(Provided data begins)

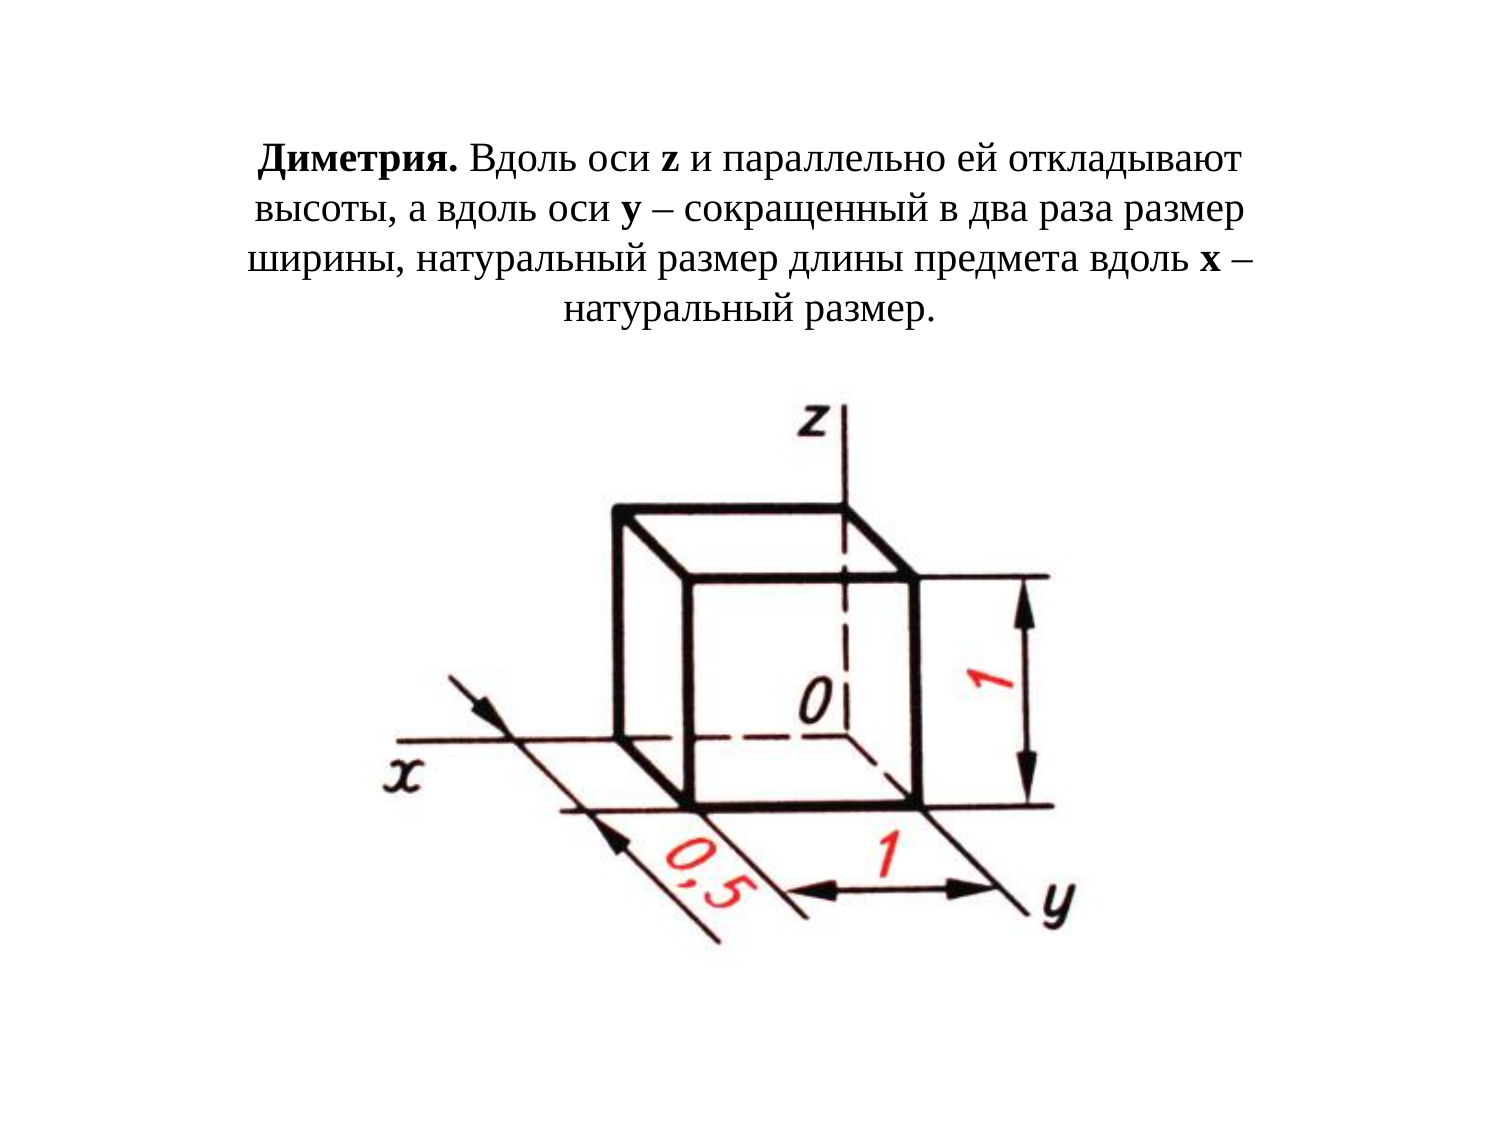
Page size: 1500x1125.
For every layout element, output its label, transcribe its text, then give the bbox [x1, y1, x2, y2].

title Диметрия. Вдоль оси z и параллельно ей откладывают высоты, а вдоль оси y – сокращенный в два раза размер ширины, натуральный размер длины предмета вдоль x – натуральный размер. [174, 66, 1326, 393]
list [336, 385, 1172, 966]
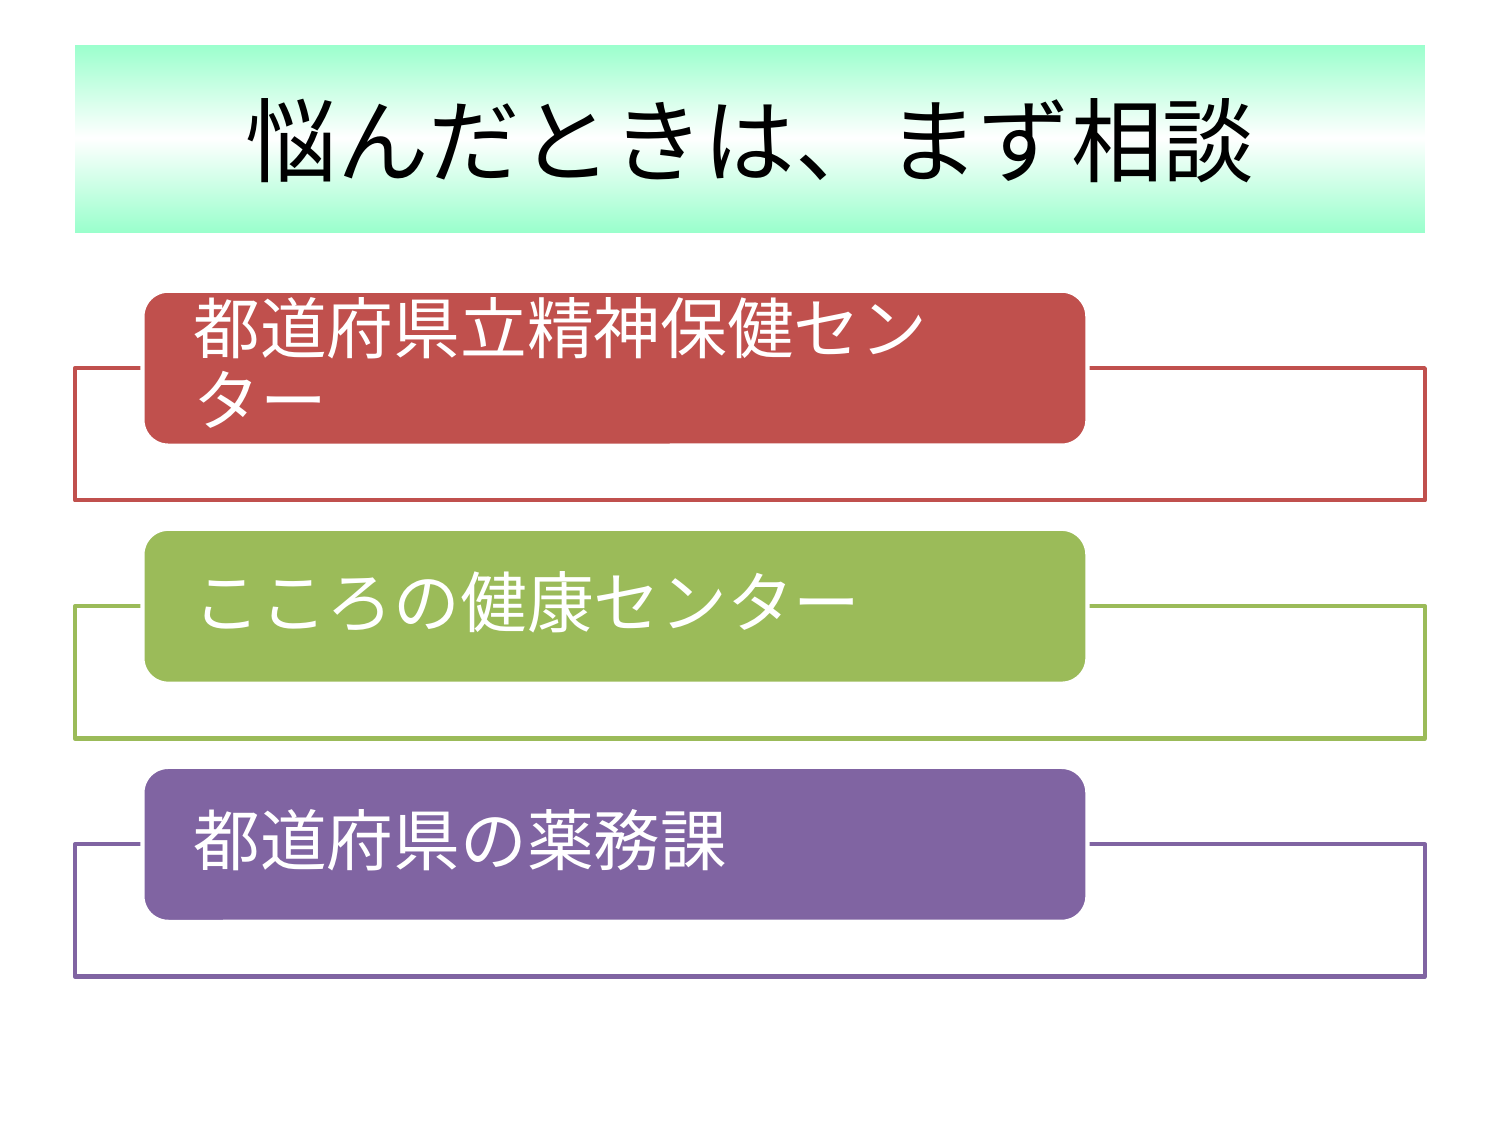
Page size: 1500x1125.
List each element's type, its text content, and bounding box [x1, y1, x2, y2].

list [74, 262, 1426, 1006]
title 悩んだときは、まず相談 [75, 45, 1425, 233]
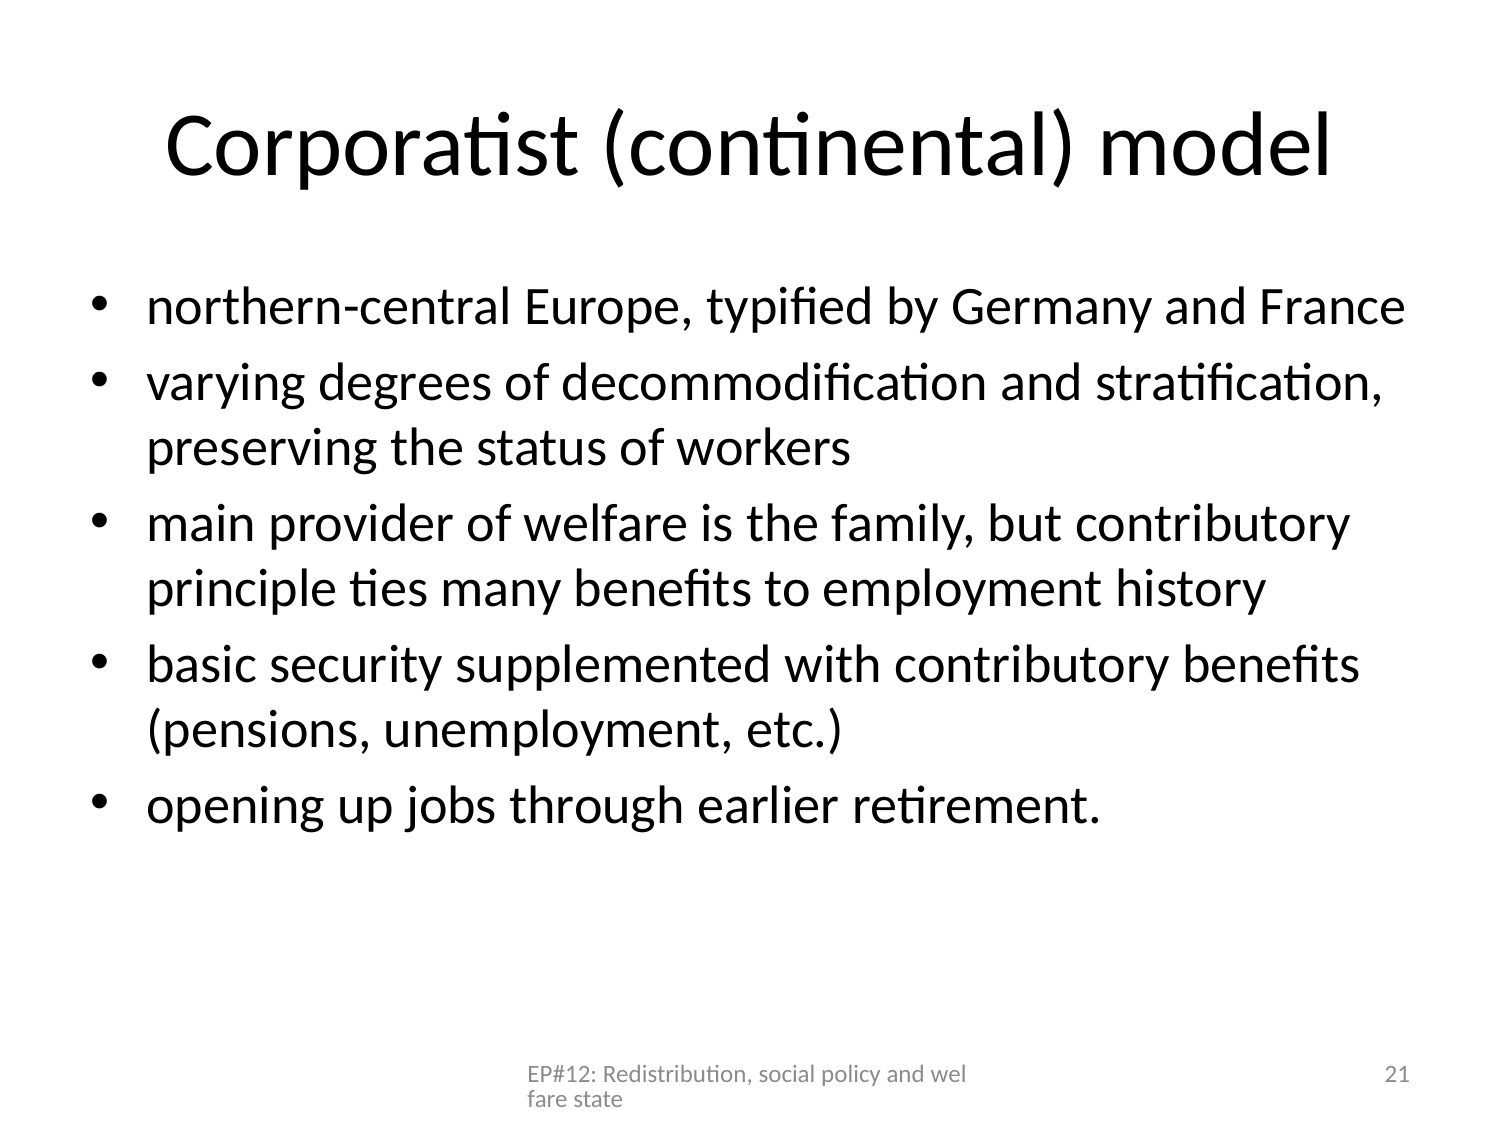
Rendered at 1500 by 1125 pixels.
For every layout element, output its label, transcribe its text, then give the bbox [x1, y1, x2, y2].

(Provided data ends)

Your task:
Each entry must be retyped word for word, with every image omitted.

Answer box:
Page size: 1500x1125.
For every layout element, output its label, transcribe its text, then give the bbox [x1, y1, x2, y2].

title Диметрия. Вдоль оси z и параллельно ей откладывают высоты, а вдоль оси y – сокращенный в два раза размер ширины, натуральный размер длины предмета вдоль x – натуральный размер. [174, 66, 1326, 393]
list [336, 385, 1172, 966]
Page size: 1500x1125.
List each element's type, its text content, and bounding box [x1, y1, x2, y2].

list [74, 262, 1426, 1006]
title 悩んだときは、まず相談 [75, 45, 1425, 233]
Rendered at 1500 by 1125 pixels.
For every layout element, output its label, transcribe its text, then give the bbox [x1, y1, x2, y2].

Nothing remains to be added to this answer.